[Opening DATA IN THIS EXERCISE section]

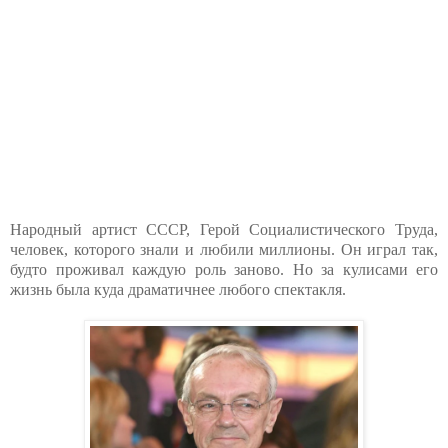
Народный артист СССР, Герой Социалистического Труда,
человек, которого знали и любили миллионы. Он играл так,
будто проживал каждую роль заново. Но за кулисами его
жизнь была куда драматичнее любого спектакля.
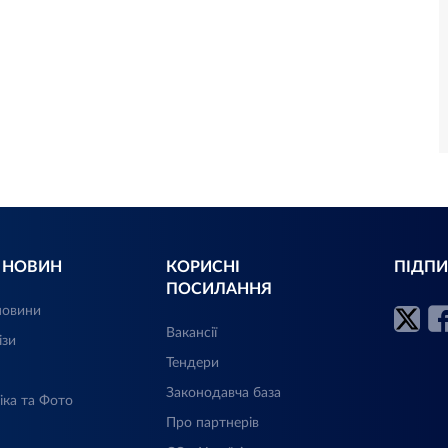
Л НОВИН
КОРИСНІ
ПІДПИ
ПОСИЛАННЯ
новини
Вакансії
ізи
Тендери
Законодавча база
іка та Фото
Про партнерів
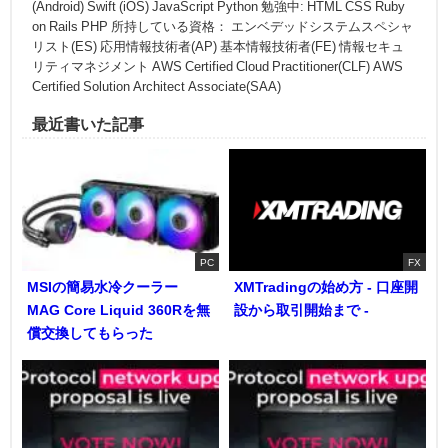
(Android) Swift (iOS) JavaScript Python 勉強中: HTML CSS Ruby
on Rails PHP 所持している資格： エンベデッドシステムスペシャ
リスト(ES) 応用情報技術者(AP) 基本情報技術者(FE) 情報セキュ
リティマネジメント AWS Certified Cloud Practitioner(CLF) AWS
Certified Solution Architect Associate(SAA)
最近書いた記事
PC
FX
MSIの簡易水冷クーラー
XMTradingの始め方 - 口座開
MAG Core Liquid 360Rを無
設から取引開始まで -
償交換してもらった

[Closing DATA IN THIS EXERCISE section]

● **WORK ORDER**
Each line from the start of the entries through the line with "(Android) Swift (iOS)" is to be restated exactly, and the pictures are to be skipped.

● **RESPONSE TO THIS EXERCISE**
Народный артист СССР, Герой Социалистического Труда,
человек, которого знали и любили миллионы. Он играл так,
будто проживал каждую роль заново. Но за кулисами его
жизнь была куда драматичнее любого спектакля.
Л НОВИН
КОРИСНІ
ПІДПИ
ПОСИЛАННЯ
новини
Вакансії
ізи
Тендери
Законодавча база
іка та Фото
Про партнерів
(Android) Swift (iOS) JavaScript Python 勉強中: HTML CSS Ruby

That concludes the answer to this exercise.